We must always be careful (and thoughtful) when working around any machine. I worry much more about a person wiping the toolrest with his fingers while the lathe is still rotating than I do about a person wearing a snug fitting pair of gloves. If a person does not do anything with the gloves on that he would not do if not wearing gloves then I don't see any possibility of him getting hurt because of having gloves on. Perhaps if one was to extend the jaws out of the chuck body and then grab the chuck while still spinning the gloves could get tangled in the jaws and pull the operator into the lathe? If this is the case that we are talking about then I would suggest that this operator switch to a treadle lathe which would be much safer for him. I am groping here but I just can't see any other way that a tight fitting pair of gloves could become a problem.

Wally Dickerman in AZ: Terry, I agree. I occasionally wear tight fitting golf gloves when a situation calls for it. Such as cutting dry wood when the tool and chips get hot, or when loose bark, etc. is apt to fly off the piece. My hand is always on the back side of the tool rest.

JKJ in East TN: “If a person does not do anything with the gloves on that he would not do if not wearing gloves then I don't see any possibility of him getting hurt because of having gloves on.

This doesn't make sense to me. In my opinion: although touching the turned object with the bare hand might be uncomfortable or even painful, the threads of a cloth glove can get caught on the wood and in a flash pull on connected threads and then pull the entire hand around the rotating part. Given a strong enough motor and workpiece and the arm follows. Such accidents have been documented by the safety industry and are the reason for prohibiting gloves around rotating machinery when it is in operation. Of course you will not have an accident if you never get near or touch a spinning part, but who can guarantee that will never happen even unintentionally, let alone while tired or distracted. Consider the definition of the word accident.

Remember that people have lost fingers in their home workshops by polishing a piece on the lathe with a cloth with one end wrapped around the fingers. A demonstrator at our club described such an accident. This is why it is recommended to use paper towels or very tiny cloth squares instead of a larger cloth. Same thing with using steel wool on a turning part—it can catch in a flash (and is as strong as steel!)
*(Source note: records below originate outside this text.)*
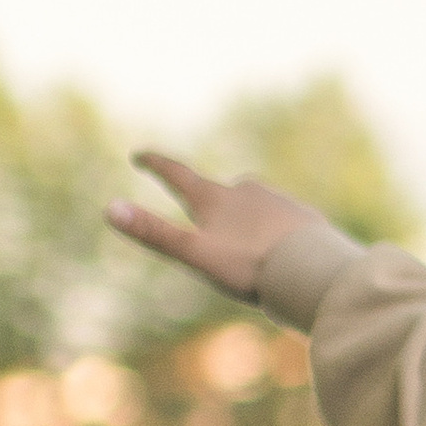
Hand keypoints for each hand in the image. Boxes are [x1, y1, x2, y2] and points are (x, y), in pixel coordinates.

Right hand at [105, 152, 327, 305]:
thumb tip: (110, 208)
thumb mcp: (196, 254)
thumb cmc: (251, 266)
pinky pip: (283, 222)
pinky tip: (283, 250)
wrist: (315, 271)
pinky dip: (275, 233)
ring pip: (255, 205)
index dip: (157, 164)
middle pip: (222, 191)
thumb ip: (155, 233)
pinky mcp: (305, 217)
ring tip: (248, 242)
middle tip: (203, 204)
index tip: (141, 154)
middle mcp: (248, 191)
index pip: (178, 174)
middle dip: (211, 199)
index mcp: (216, 198)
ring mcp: (279, 201)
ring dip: (247, 219)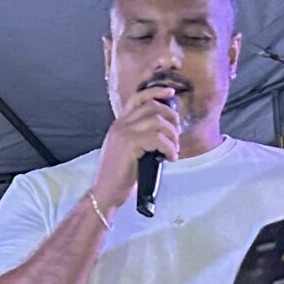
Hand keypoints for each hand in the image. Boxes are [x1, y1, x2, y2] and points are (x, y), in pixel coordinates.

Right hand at [90, 85, 183, 211]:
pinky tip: (170, 157)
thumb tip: (166, 130)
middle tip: (177, 135)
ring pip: (157, 121)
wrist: (106, 192)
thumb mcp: (130, 151)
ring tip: (174, 149)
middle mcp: (120, 125)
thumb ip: (142, 137)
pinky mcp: (129, 145)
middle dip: (172, 118)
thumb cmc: (121, 176)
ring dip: (172, 134)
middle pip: (152, 106)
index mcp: (120, 124)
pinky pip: (157, 138)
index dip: (156, 91)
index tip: (171, 93)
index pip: (138, 98)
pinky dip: (169, 147)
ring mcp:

A loose glove could certainly be a hazard if the hand comes near a part or machine component that protruded, such as a chuck. But whether a specific tightly fitting glove would catch on a piece of turning wood and cause an accident would depend also on factors including the surface roughness and frictional properties of even a smooth surface, which can change quickly. (for example, while applying friction polish)

Tight cloth gloves would help prevent the protrusion case but not the surface case. Unless the bundle comprising the threads across the entire width of the glove was weak enough to break, the hazard still exists with tightly fitting gloves (gloves made of paper towel material that would tear away would be much safer but I've never seen them).

There is a basic flaw with anecdotal evidence of a lifetime of method proving something safe—just one contrary case proves it wrong. Any one person may use gloves without an accident for his entire life, a flat worker might use table saws for a lifetime without guards, and three generations of farmers in one family might jump up and down on the post hole digger. The next guy might have a different experience.

Each person must evaluate the known or perceived risks and make his own decision. I personally take many risks in life but I am not willing to take that particular risk with my hands. Chopin and Liszt would certainly suffer on my piano with a few missing fingers on either hand. Of course, I probably wouldn't type such long and wordy messages then.

Russ Fairfield: Keep your fingers behind the tool rest when the wood is spinning. It won't make any difference whether you are wearing or not wearing a glove if your finger gets caught between the wood and the toolrest.